Soon I learned that the title was named after 寒山 the poet. Although I don’t know much about Han Shan (and I still don’t. As much as I admire Frazier, I don’t think Han Shan is the same guy to me as he’s to him. So I just didn’t try), it is enough for me to pick out the Asian sentiment in Frazier’s work. And the Siberian journal is another example.

What I read in the journal was a sense of nostalgia, of attachment to the past (and present) being lost and a slight touch of homesickness. I guess for a popular Western literati, you can’t get more Asian than that. But I really appreciate his angle here: there was a parallel in the vastness of the terrain and the infinity of history.
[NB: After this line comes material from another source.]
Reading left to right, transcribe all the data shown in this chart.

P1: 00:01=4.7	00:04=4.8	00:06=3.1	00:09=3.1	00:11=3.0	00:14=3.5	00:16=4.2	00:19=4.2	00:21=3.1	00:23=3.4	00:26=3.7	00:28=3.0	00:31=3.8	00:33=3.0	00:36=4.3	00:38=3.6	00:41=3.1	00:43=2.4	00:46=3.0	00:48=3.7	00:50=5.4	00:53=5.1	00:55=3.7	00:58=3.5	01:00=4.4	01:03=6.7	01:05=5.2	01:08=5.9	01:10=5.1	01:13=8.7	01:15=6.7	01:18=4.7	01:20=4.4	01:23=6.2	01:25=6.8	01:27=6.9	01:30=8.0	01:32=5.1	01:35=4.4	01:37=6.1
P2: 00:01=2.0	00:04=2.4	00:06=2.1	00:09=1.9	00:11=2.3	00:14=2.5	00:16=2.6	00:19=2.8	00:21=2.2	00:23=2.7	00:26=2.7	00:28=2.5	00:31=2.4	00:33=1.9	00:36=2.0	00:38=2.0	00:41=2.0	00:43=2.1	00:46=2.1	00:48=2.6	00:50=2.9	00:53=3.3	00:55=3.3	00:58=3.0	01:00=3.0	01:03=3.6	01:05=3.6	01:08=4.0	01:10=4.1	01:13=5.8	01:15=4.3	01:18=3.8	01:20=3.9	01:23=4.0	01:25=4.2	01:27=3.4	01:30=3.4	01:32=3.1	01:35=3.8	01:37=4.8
What we consider as “history” today is nothing but a narrow and crooked narrative not unlike the barely-maintained highway threading across Siberia.
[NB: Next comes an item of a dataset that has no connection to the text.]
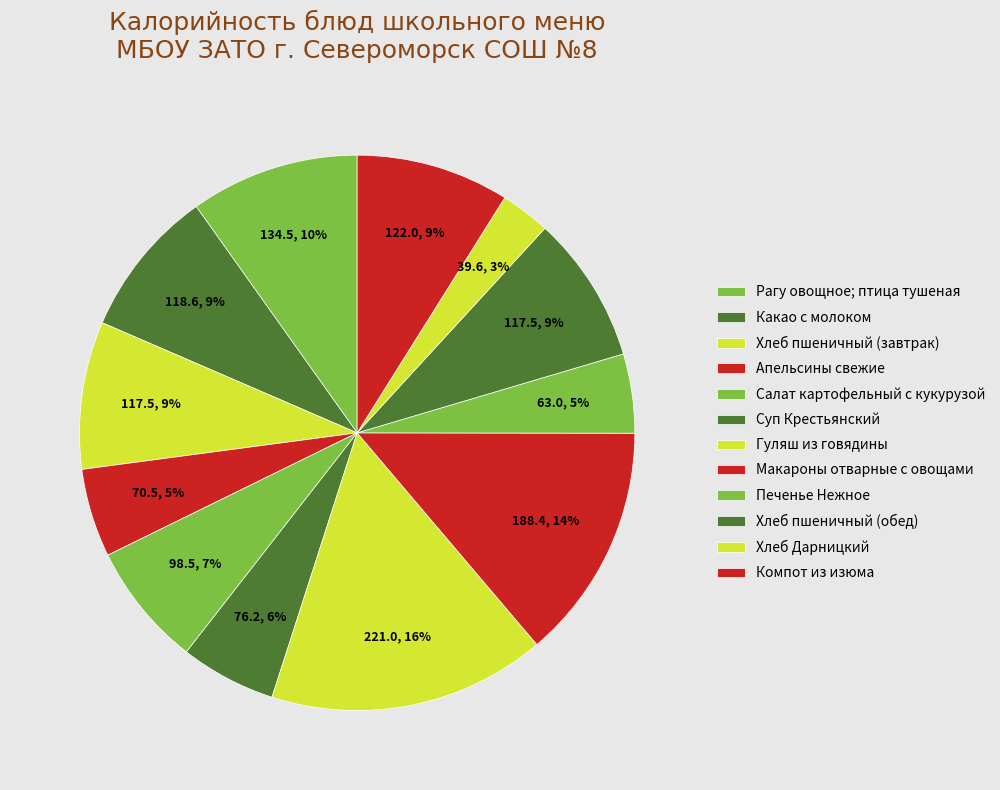

How many slices are in this pie chart?

12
Reminded me of a trip of my own. I was in Dun Huang a couple of years ago. ZR and I visited an ancient ruin called “锁阳城”. It was one of the frontier posts manned against the desert nomads since Tang Dynasty. At its peak, the walled area housed thousands of people. But when we got there, it was almost buried in sand dunes drifted south from the nearby Gobi Dessert.

A village girl came to greet us. The ruin was so remote and so little known outside of the famous mural caves, she was as lonely as the half-buried ruin in the middle of the dessert. As we walked onto the once teethed castle wall, a gust of wind whipped up. ZR and the girl stayed behind but I pressed on. At the out-most point where I stood, I could see nothing but an endless span of land that touched sky with a blurred line of horizon. Every here and there, a cyclone danced up, drifted for a while, then faded.

To my left, about less than a mile, was a half collapsed kiln-like structure. It was said to be the stupa of a once prominent Buddhist temple complex. Today, except this structure, there was nothing left. All I found after a short walk around was part of a mummified goat lightly covered by sand under a cluster of desert shrub.

Then and there, I thought I was touching the true, pristine history.

For some reason, a 苏东坡 poem popped in my head:
人生到处知何似?应似飞鸿踏雪泥。
泥上偶然留指爪,鸿飞那复计东西。
老僧已死成新塔,坏壁无由见旧题。
往日崎岖还记否,路长人困蹇驴嘶。